Question

After reading most articles, my understanding is that if we multiple number fields against MONEY, it should return Money.

This works fine if my field is INT.

ISNULL(POFTotal.Total * [Price],0) AS [Total Purchases PO ($)]

In above POF.Total is INT and Price is money. And it returns result as Currency(Decimal) in my .Net app. But for below, where NFFTotal.Total is float, it returns result as float or double in my .Net app.

ISNULL(NFFTotal.Total * [Price],0) AS [Total NY COGS ($)]

I can convert it as below code, but like to understand why the difference between INT and FLOAT here.

CONVERT(money,ISNULL(NFFTotal.Total * [Price],0)) AS [Total NY COGS ($)]
Was it helpful?

Solution

In quite a few languages1, you're not actually allowed to mix data types that you supply to an operator. What happens is such languages is that they will define data type precedence rules, and use those rules to determine the "best" type in which to perform a calculation. It will then convert types of a lower precedence into the higher precedence type, and then perform the calculation.

And so, if we look at the precedence rules for SQL Server, we see the float is of a higher precedence than money, which in turn is of a higher precedence than int. So that's why when you mix int and money in an expression, you get a result of type money, and why when you mix float and money in an expression, you get float.

After reading most articles, my understanding is that if we multiple number fields against MONEY, it should return Money.

Well, I don't know which articles you read, but I'd say they're unreliable at best.


1This answer started by saying "most languages" but then I realised that it was quite a dated comment.

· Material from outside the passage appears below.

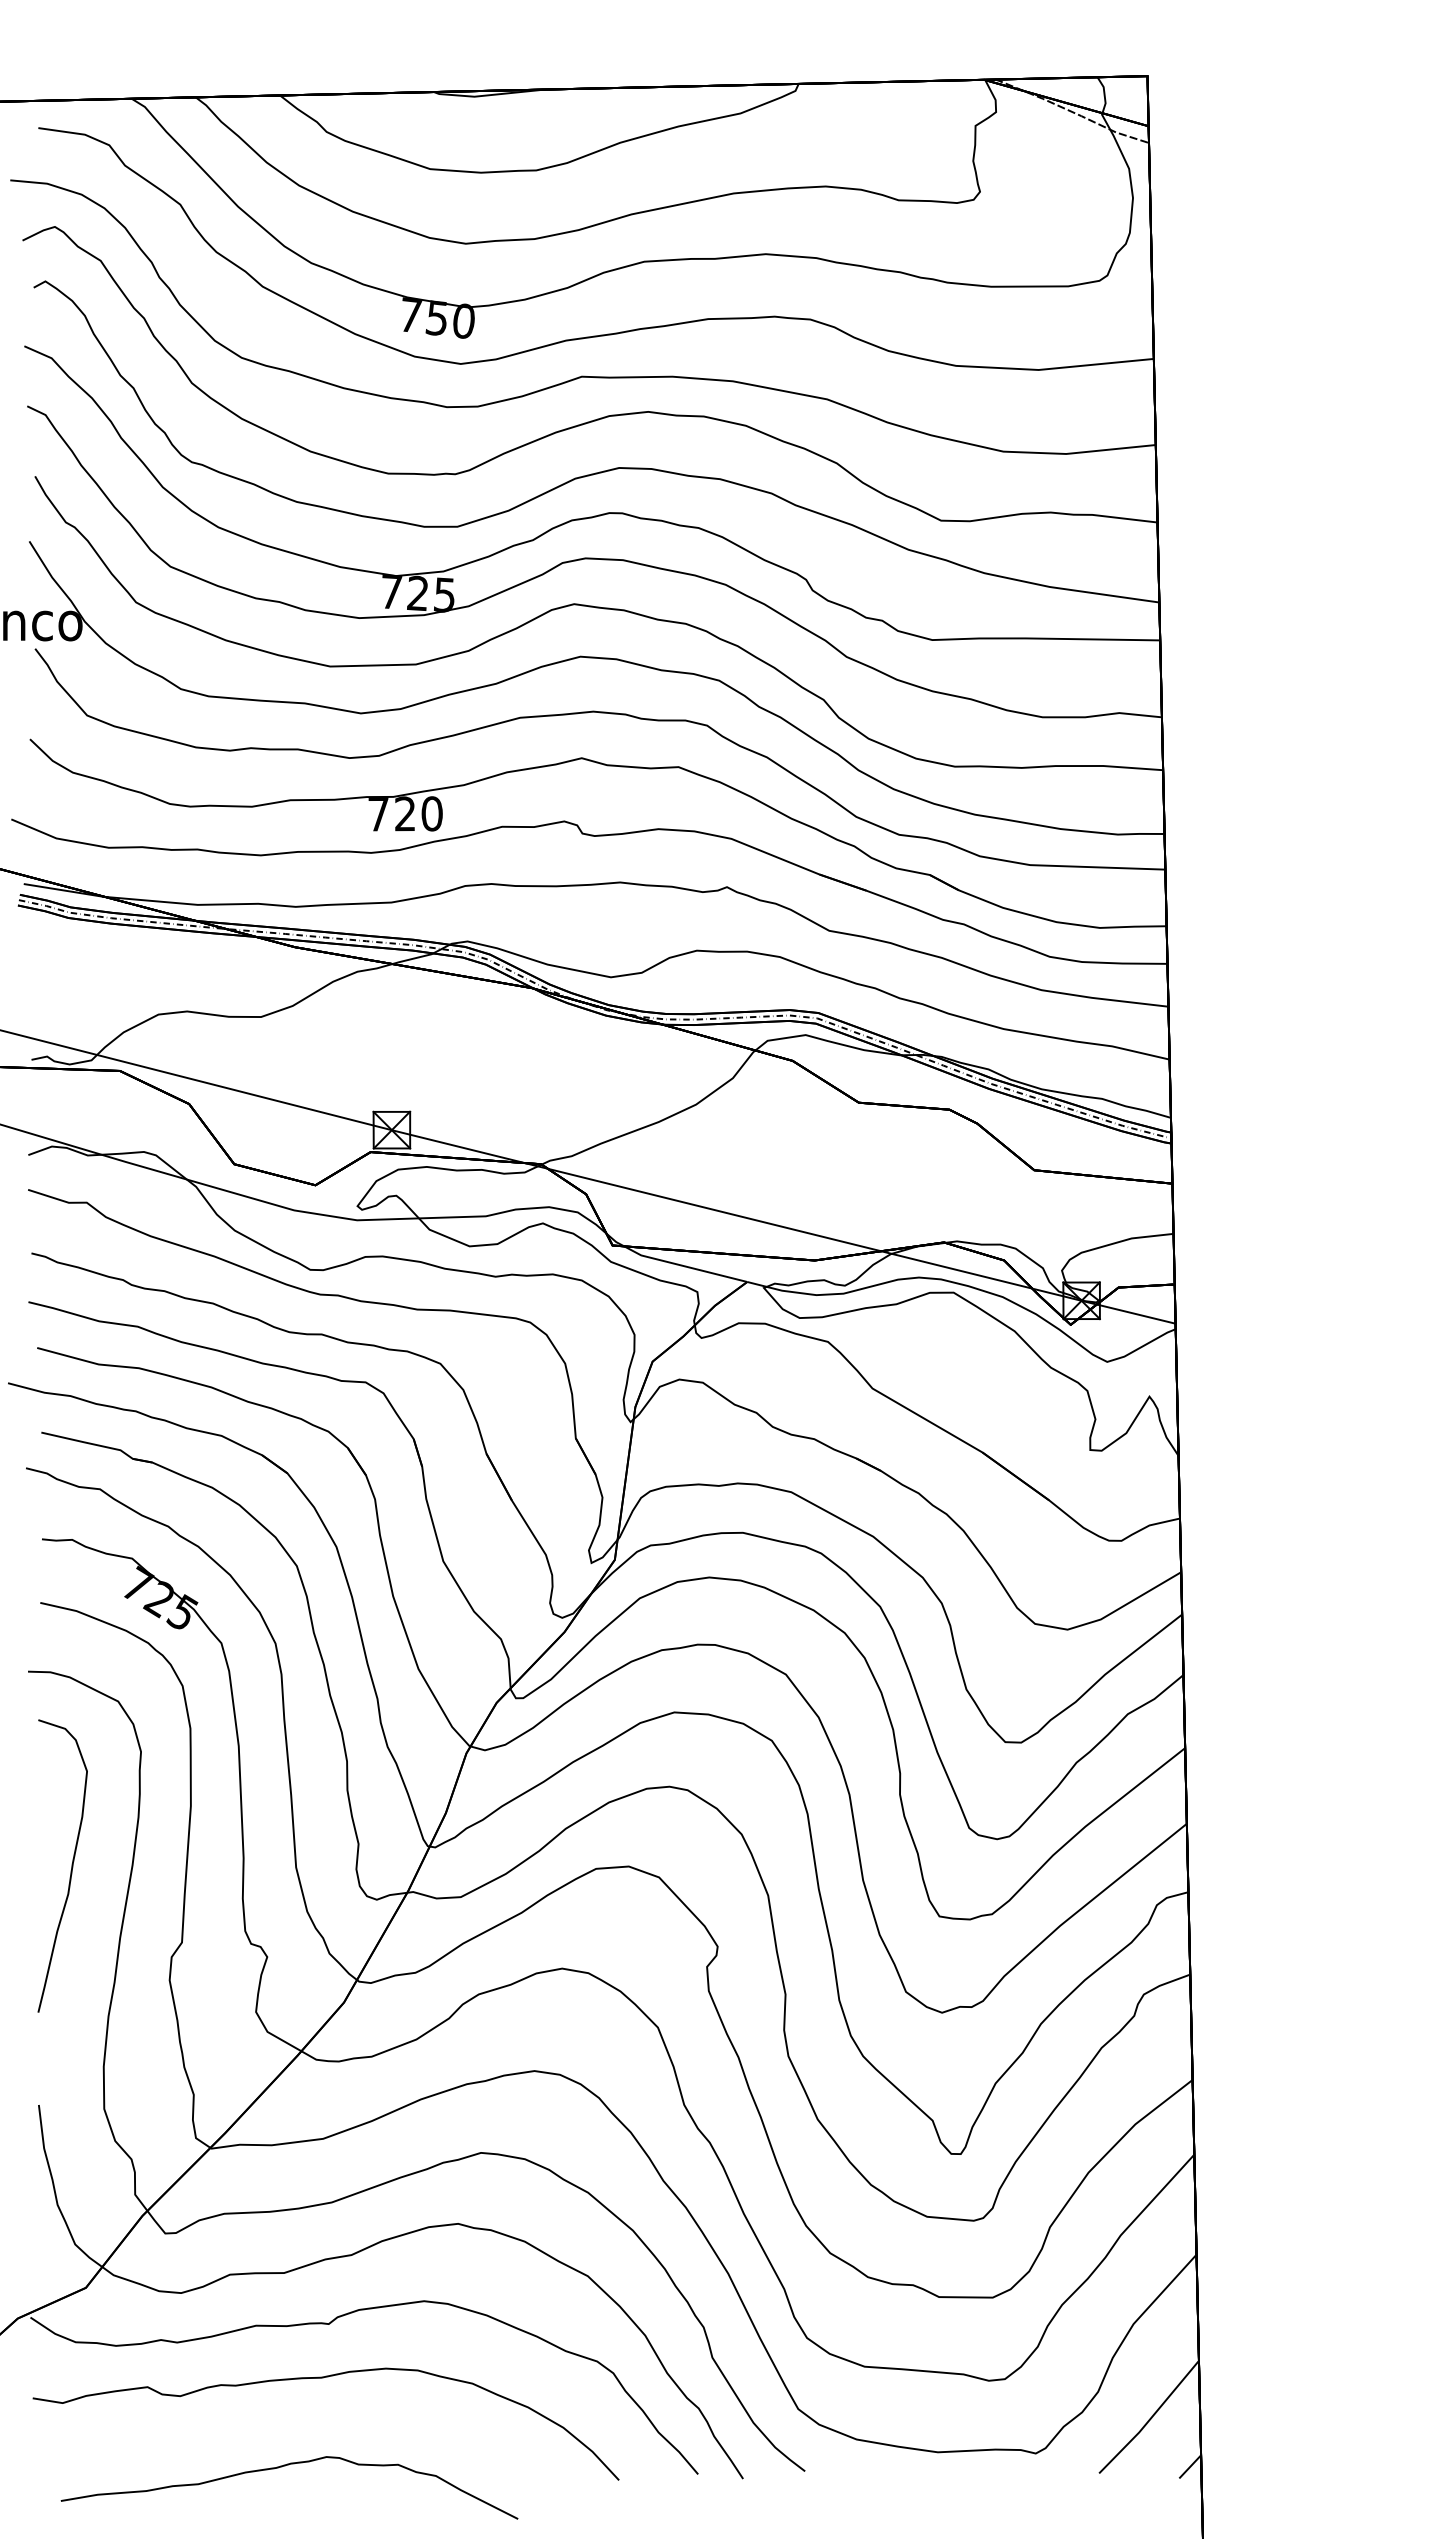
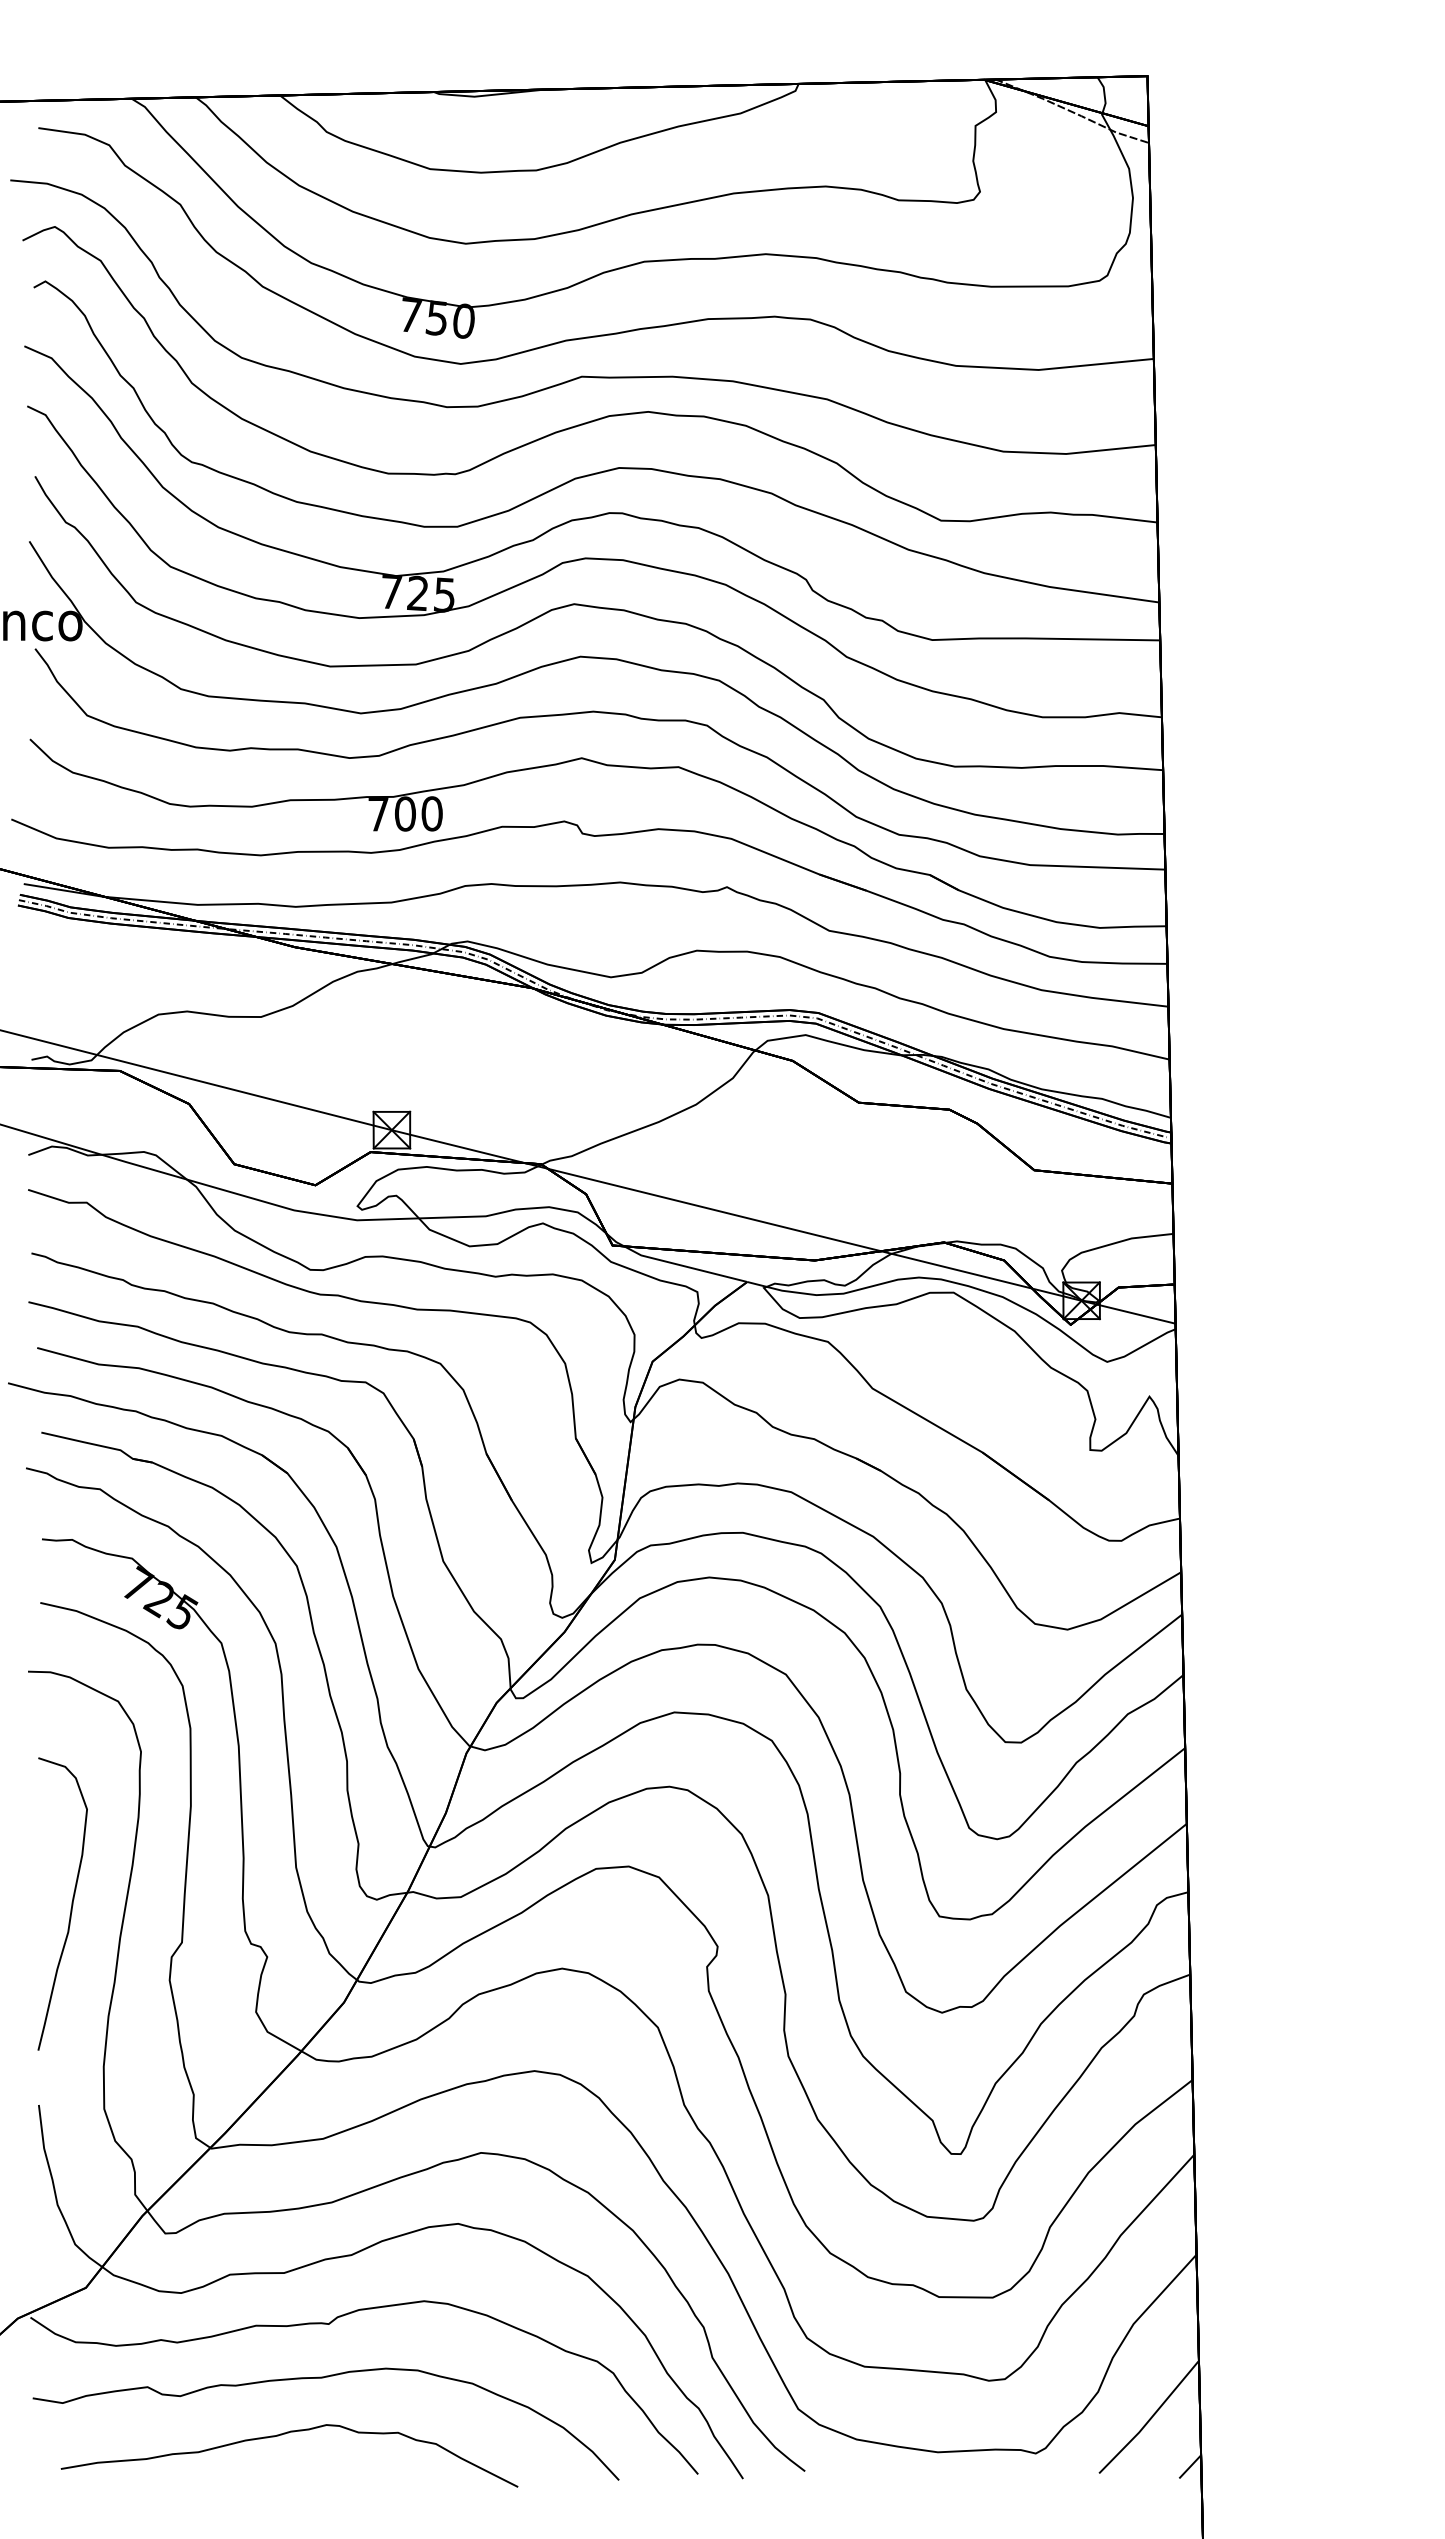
text at (404, 813): 720 -> 700
curve at (71, 1865) position: (71, 1865) -> (71, 1903)
curve at (282, 2467) position: (282, 2467) -> (282, 2435)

In modern languages, especially ones that allow custom operators and for operators to be overloaded, it's not necessarily the case. But no-one would ever accuse T-SQL of being a modern language.

OTHER TIPS

MONEY and INT are fixed-point datatype, while FLOAT is float-point datatype.

    money      -922,337,203,685,477.5808 to 922,337,203,685,477.5807  8 bytes
    smallmoney -214,748.3648 to 214,748.3647                          4 bytes

so if you use

    NFFTotal.Total * [Price]

the result is float type and you need CONVERT to make it work with MONEY.